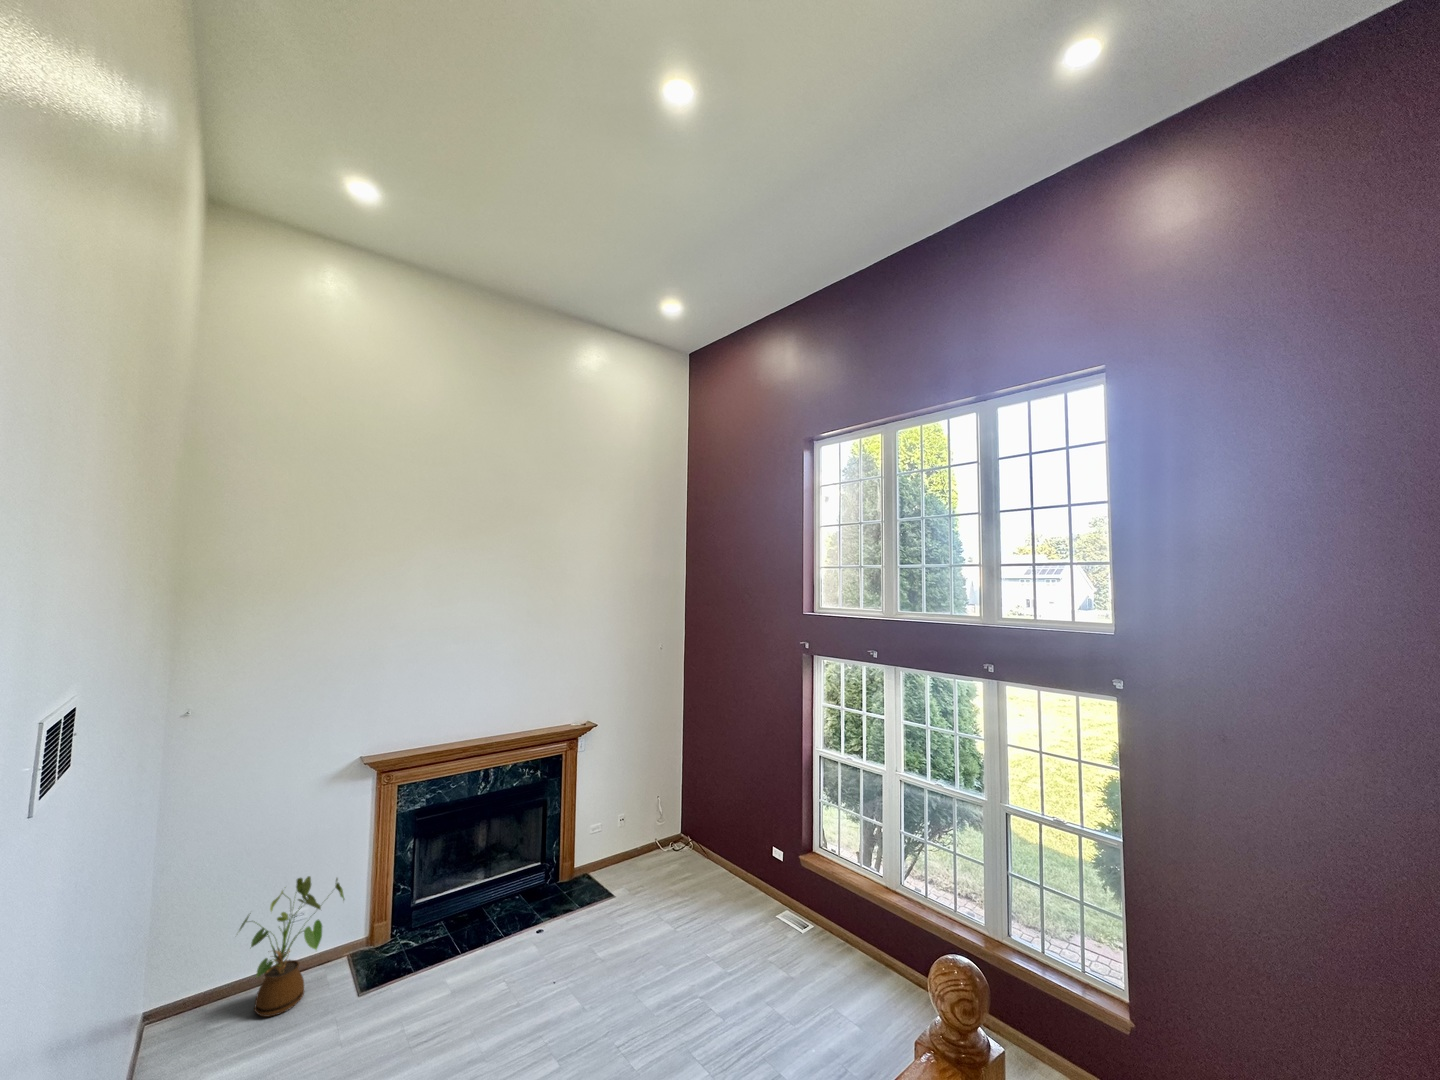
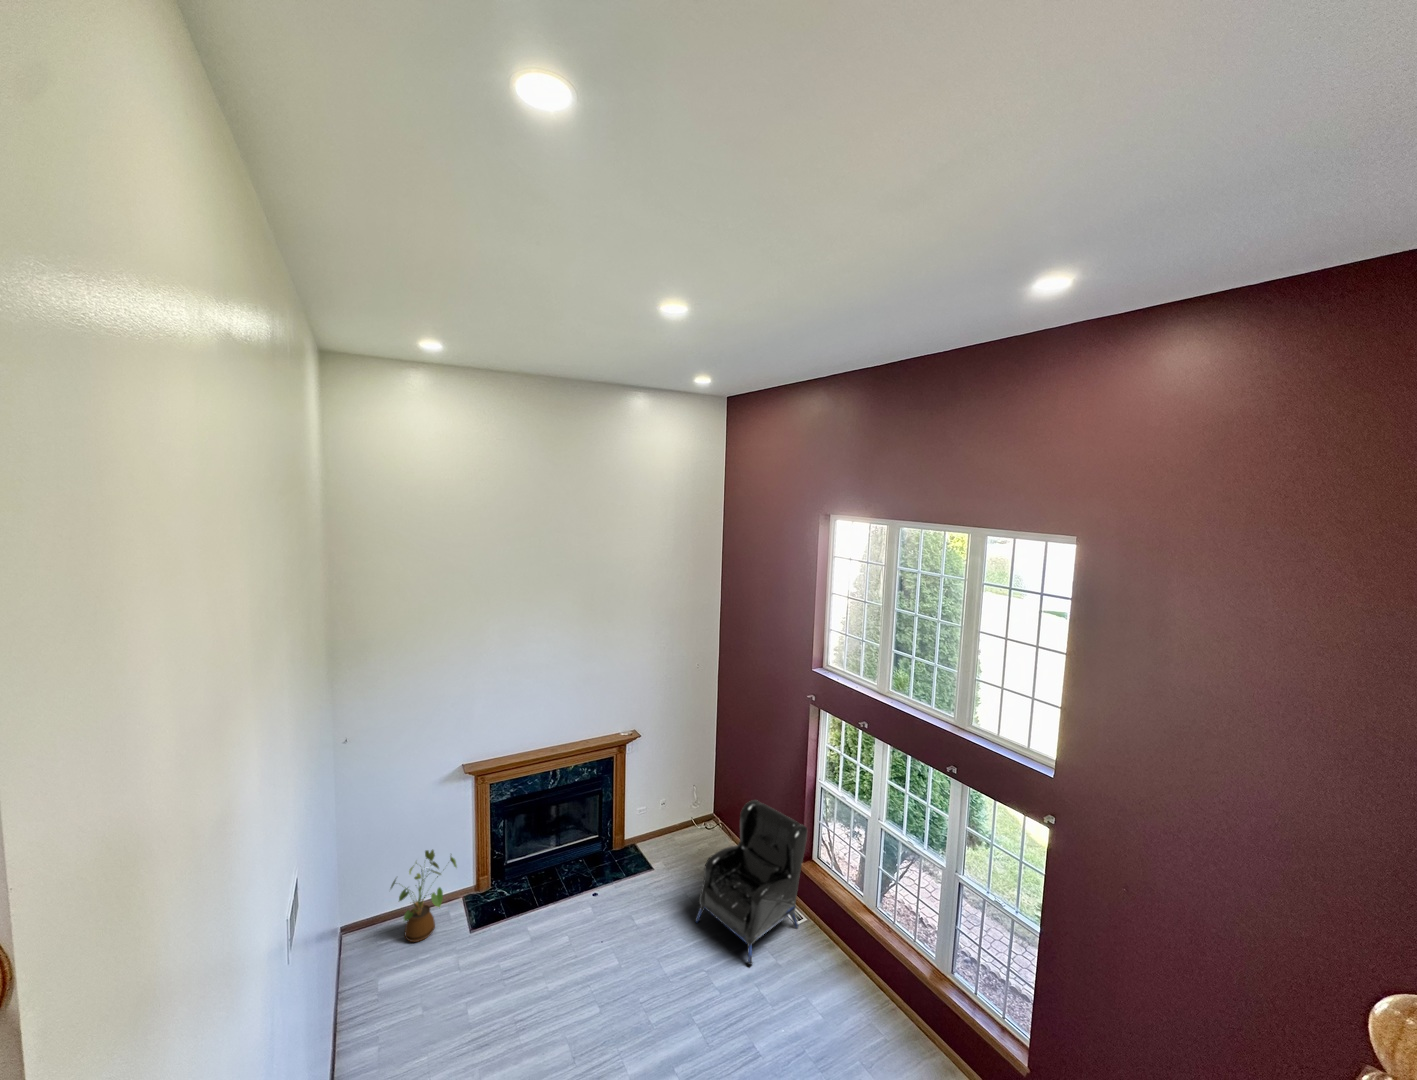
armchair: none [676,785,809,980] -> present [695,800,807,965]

++++

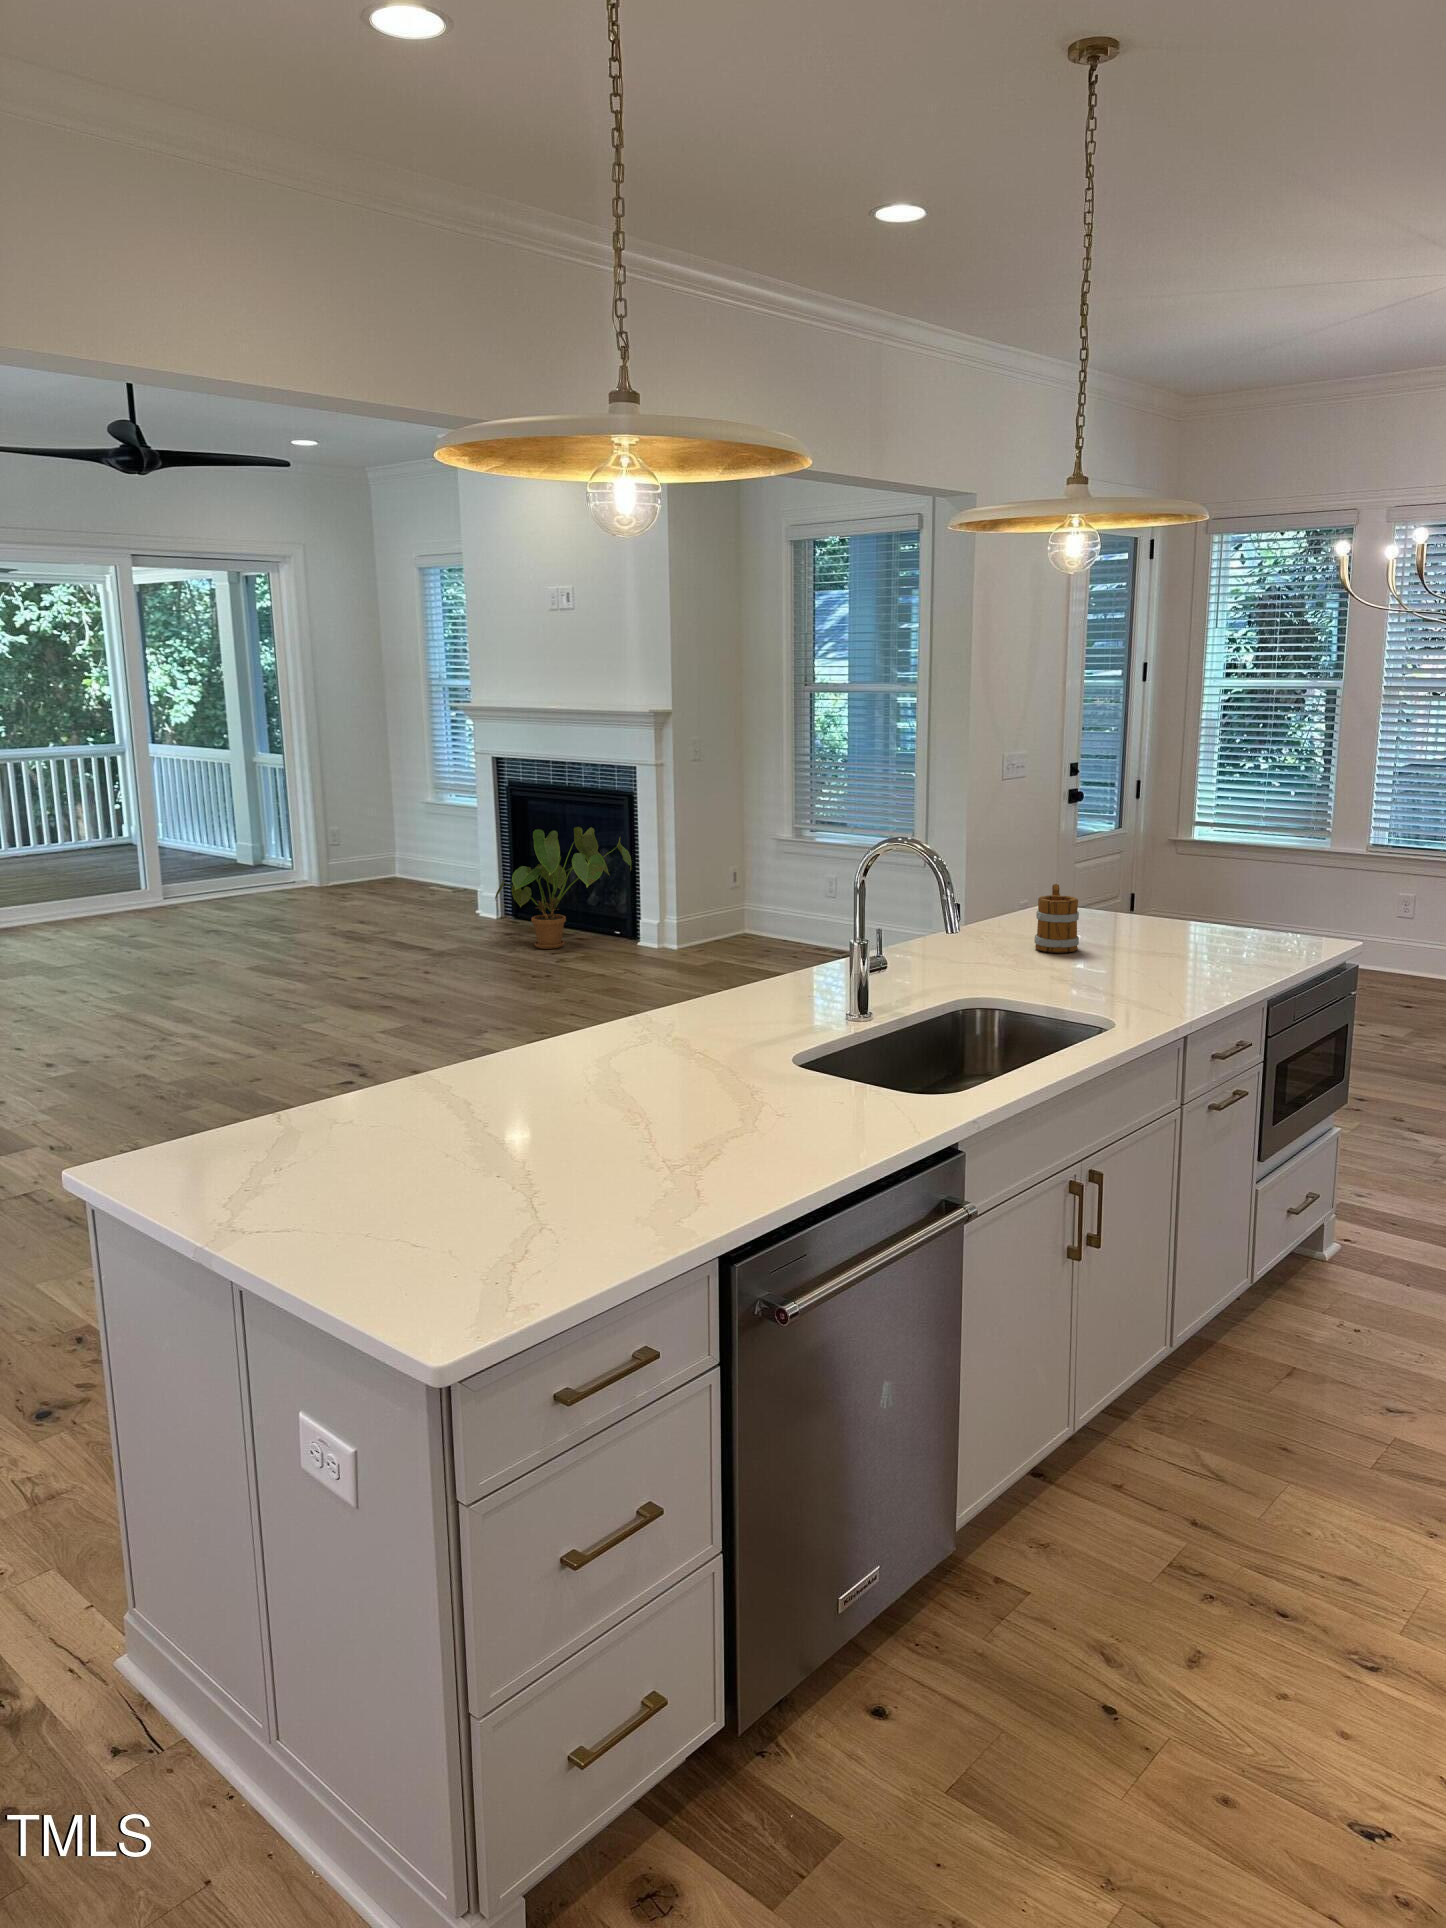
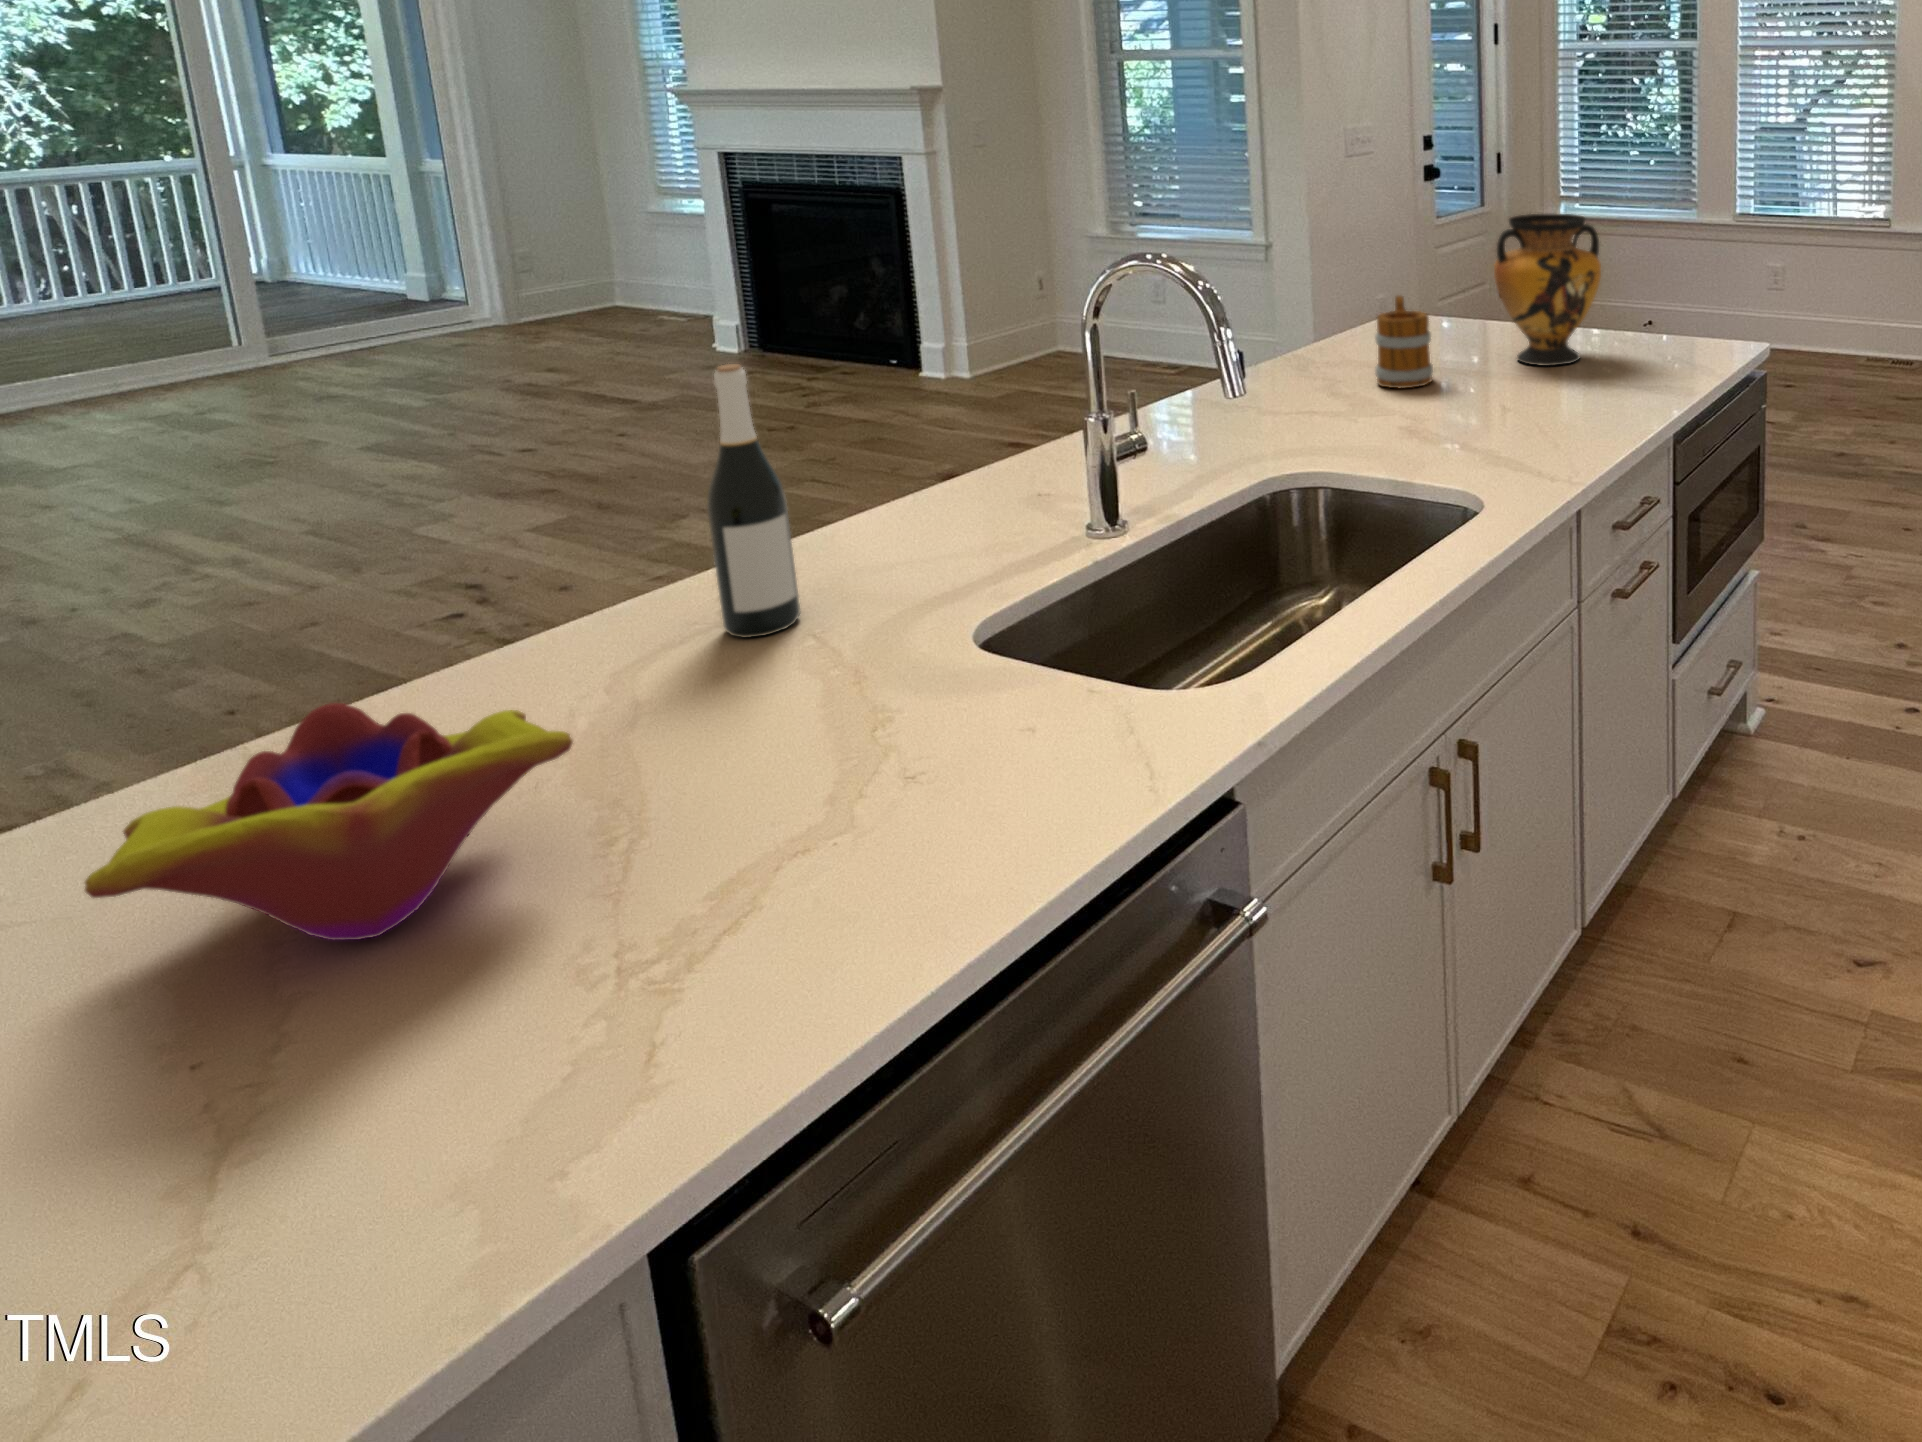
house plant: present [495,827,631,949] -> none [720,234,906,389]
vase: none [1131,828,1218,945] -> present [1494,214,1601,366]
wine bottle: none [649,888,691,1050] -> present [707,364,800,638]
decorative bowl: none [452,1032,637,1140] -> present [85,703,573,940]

++++

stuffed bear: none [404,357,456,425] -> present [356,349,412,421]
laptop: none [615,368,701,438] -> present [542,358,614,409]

++++

### WHAT YOU ARE ASKED TO DO
Please give an exact copy of the entries above, from the line with "vase: none [1131,828,1218,945]" down to the line with "decorative bowl: none", inclusive, and nothing else.

### FINAL ANSWER
vase: none [1131,828,1218,945] -> present [1494,214,1601,366]
wine bottle: none [649,888,691,1050] -> present [707,364,800,638]
decorative bowl: none [452,1032,637,1140] -> present [85,703,573,940]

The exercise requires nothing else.